Why this is involves some technical philosophy, so bear with me. There is a difference between nigger and “nigger.” The first refers to a person while the second refers to a term. Quote marks indicate that we are concerned with language, not the object the language is pointing too. So, famously (in philosophy circles, anyway) the sentence “snow is white” is said to be true if and only if snow is white. This is referred to as disquotation.
In other words, I should probably never refer to niggers, but when teaching, discussing literature, and writing this blog post, I can refer to “niggers,” assuming, of course, that I’m trying to make a meaningful philosophical point. (This doesn’t mean that it’s okay to point to someone and say, “look at this person, what a quote nigger unquote because that’s not just being racist, it’s being racist and pretentious.) As a responsible teacher, I do have the moral authority to make people uncomfortable if there is a good pedagogical reason to do so.
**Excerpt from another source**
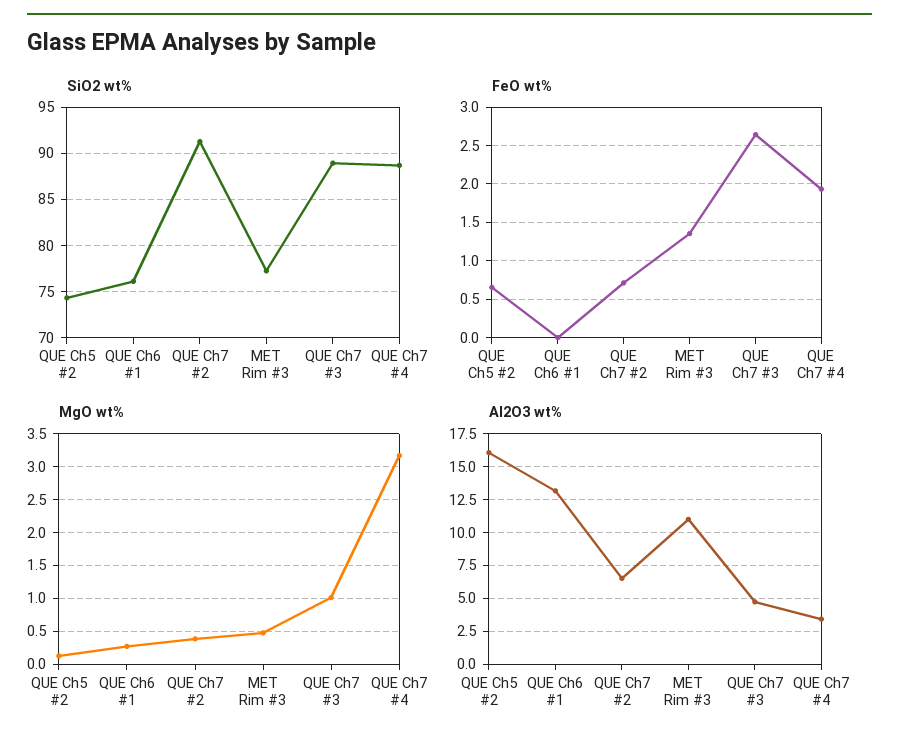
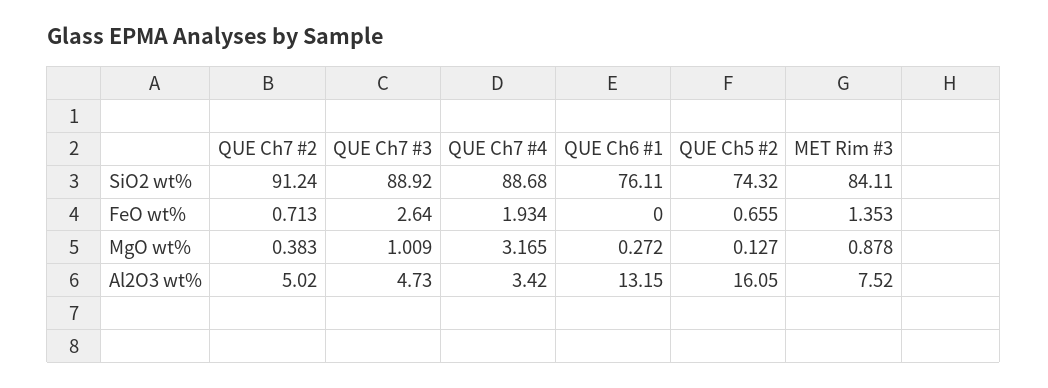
SiO2 wt%, MET Rim #3: 77 -> 84.11
MgO wt%, MET Rim #3: 0.5 -> 0.878
Al2O3 wt%, QUE Ch7 #2: 6.5 -> 5.02
Al2O3 wt%, MET Rim #3: 11 -> 7.52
Now, I have always found this distinction between words with and without quotes helpful. It allows me to talk about what I need to talk about while still being a good person (I believe) and while offending only the smallest subset of people. (Whether people have the right not to be offended will also be the subject of a later post.) But the blogger at Yo, Is This Racist? has made me second-guess myself.
The blog is what it sounds like. People write in asking if something is racist and the blogger, whose name is Andrew, I think, answers as humorously as possible while still being informative. After responding to a string of questions asking about justifications for allowing White people to use the word, Andrew wrote the following:
“basically there is only one thing in the world that White people aren’t allowed to do, and the forbidden fruit drives them absolutely fucking crazy.”
I love this response. Of course, there are plenty of things White people aren’t allowed to do (murder, rape, etc.) but the point is well taken, and my entire post is just an excuse to talk about this observation. It does drive me crazy that I can’t use the word. It doesn’t upset me at all that I can’t call anyone nigger or refer to them as such, I have no desire to. But the idea that I can’t use it in the classroom under certain conditions of appropriateness (or that there are, by definition, no conditions of appropriateness) -- the notion that by typing the word in this paragraph I am being racist -- I find this baffling. We should be able to talk about these things, at least on the meta-level. It is how we grow and learn.
But, the fact that I fit the blogger’s description of a White person being driven crazy makes me seriously reconsider my position. Am I "safe" from accusation because I'm using it t teach? I think so. In scholarly contexts, when we are talking about the word itself, does the inquiry and self-awareness not contain the violence inherent in the word just enough to allow people to discuss it? Or, in the end, am I just kidding myself? Is the word forbidden for White people in any form whether I like it or not?
In the end, I suppose, the question I’m asking can be boiled down to this: despite my attempts at being thoughtful and respectful,… is this blog post itself racist? I don't think it is, but I could very well be wrong.